The Village of Floral Park is located within the boundaries of (and is thus served by) the Floral Park–Bellerose Union Free School District and the Sewanhaka Central High School District.

Two high schools are located in Floral Park: Floral Park Memorial High School and Sewanhaka High School, both of which are part of the Sewanhaka Central High School District (which also includes schools in nearby New Hyde Park, Franklin Square and Elmont).

There are three elementary schools in Floral Park. Two of them – the John Lewis Childs School and the Floral Park–Bellerose School – are part of the Floral Park–Bellerose Union Free School District (the latter school also serves the neighboring village of Bellerose and Bellerose Terrace).
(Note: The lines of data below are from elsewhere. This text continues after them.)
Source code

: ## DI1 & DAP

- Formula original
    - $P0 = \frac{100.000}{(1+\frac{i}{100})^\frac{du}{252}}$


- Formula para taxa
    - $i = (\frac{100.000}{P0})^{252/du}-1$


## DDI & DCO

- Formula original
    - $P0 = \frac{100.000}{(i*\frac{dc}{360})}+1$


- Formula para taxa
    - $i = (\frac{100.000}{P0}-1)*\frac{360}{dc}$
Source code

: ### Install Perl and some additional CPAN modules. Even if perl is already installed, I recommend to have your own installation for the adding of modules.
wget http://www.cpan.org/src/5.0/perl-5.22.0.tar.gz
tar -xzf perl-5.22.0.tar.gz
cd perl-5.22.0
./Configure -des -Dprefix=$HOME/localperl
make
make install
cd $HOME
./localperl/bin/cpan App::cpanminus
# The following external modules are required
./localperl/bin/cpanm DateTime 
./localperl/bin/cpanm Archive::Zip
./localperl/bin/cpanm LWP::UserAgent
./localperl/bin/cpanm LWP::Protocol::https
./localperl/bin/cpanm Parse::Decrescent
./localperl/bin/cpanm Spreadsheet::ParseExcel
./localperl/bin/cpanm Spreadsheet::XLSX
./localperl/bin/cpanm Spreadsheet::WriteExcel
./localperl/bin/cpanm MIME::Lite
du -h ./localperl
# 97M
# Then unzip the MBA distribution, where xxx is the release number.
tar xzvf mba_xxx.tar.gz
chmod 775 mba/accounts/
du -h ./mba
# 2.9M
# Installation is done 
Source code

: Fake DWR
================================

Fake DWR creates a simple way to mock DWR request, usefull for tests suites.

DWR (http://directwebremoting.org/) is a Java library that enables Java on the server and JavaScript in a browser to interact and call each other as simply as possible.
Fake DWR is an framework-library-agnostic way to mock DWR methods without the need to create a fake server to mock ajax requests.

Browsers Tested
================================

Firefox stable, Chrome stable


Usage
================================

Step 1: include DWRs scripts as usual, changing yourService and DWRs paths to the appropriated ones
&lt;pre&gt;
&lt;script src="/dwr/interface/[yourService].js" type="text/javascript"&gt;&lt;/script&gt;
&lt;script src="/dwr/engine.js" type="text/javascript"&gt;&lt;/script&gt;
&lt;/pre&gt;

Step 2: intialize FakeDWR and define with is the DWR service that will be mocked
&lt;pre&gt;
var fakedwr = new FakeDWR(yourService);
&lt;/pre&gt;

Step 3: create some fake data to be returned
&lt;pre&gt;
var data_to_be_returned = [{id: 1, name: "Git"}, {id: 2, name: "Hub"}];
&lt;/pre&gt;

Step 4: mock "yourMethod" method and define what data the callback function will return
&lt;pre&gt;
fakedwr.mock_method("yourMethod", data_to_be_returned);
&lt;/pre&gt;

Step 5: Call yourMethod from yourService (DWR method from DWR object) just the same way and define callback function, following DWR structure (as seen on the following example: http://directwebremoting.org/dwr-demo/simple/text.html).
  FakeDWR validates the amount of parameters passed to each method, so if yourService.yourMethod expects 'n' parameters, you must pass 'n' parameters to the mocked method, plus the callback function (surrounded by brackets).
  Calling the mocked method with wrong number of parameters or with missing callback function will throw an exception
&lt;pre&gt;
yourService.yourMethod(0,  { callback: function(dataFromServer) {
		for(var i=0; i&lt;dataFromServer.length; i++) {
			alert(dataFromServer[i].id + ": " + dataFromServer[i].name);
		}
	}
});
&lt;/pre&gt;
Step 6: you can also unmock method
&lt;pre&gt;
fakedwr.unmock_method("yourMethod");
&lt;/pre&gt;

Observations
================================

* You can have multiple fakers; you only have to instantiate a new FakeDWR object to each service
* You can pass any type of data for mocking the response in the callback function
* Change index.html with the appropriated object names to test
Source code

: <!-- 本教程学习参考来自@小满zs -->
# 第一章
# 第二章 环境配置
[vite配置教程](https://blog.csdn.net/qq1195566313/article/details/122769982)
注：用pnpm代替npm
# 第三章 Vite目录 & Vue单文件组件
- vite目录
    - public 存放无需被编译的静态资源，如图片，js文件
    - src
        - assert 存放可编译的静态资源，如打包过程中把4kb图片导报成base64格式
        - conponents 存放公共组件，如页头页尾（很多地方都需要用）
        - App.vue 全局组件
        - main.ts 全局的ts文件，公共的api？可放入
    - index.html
Furthermore, Our Lady of Victory Elementary School is operated by the Roman Catholic Diocese of Rockville Centre, Our Lady of Victory parish.

==Emergency services==
The Village of Floral Park has its own Police Department, which is made up of an Operations and Administration division.

The Floral Park Police Department provides service to all residents within the boundaries of the Village of Floral Park. The Village also has a volunteer fire department, made up of three Engine Companies (Alert Engine Co. #1, Reliance Engine Co. #2, Active Engine Co. #3), a Hook & Ladder Company, and a Rescue (Emergency Medical Services) Company.

==Notable people==

- Benedetto Aloi (1935–2011), consigliere of Colombo crime family, New York City mobster
- Craig Carnelia (born 1949), musical theater composer and singer, known for his collaboration on the musicals Working and Sweet Smell of Success
- John Lewis Childs (1856–1921), horticulturist and politician; founding father of the Village of Floral Park
- Alex Cord (1933–2021), actor
- Diana Diamond (born 1937), newspaper editor
- William Diard (1924–2009), opera singer
- Steve Falteisek (born 1972), former Major League Baseball pitcher, who was drafted in the tenth round of the 1992 Major League Baseball Draft by the Montreal Expos
- Robert Mapplethorpe (1946–1989), photographer, born and raised on the Queens side
- Pete Nice (born 1967), hip-hop MC (born Peter J. Nash)
- Pete Richert (born 1939), former Major League Baseball pitcher
- Stephen Roberts (1917–1999), actor
- Max Shachtman (1904–1972), associate of Leon Trotsky
- William Bradley Strickland (1929–1990), composer and music educator, who grew up in Floral Park
- John Williams (born 1932), classical composer and conductor

==Adjacent Queens neighborhood==
The Queens neighborhood is adjacent to the Village of Floral Park, and uses the designation "North Floral Park" with a ZIP Code of 11004 and telephone area codes of 718, 347, and 917. North Floral Park also extends into the ZIP Code of 11001. The neighborhood is part of Queens Community Board 13. Floral Park is a middle-class neighborhood that consists mostly of Cape Cod–style houses. Most of the houses were built after World War II to accommodate returning soldiers. Veterans today make up 11 percent of all residents in Floral Park, versus six percent citywide.

Union Turnpike is the border between the neighborhoods, with Glen Oaks to the north. The other boundaries of Floral Park are roughly Little Neck Parkway and 252nd Street to the west, Langdale Street to the east, and a diagonal boundary from Hillside Avenue at 271st Street to Jericho Turnpike at 257th Street to the south. The neighborhood is close to the Cross Island Parkway and the Grand Central Parkway. MTA New York City Transit buses serve Floral Park on the local routes and express route. MTA Bus Company operates the express buses, to Midtown Manhattan and the bus to Jamaica. The neighborhood is also served by Nassau Inter-County Express bus. The Floral Park station, located in Nassau County proper, is the closest service on the Long Island Rail Road Hempstead Branch, which travels to Jamaica station and to Penn Station in Midtown Manhattan.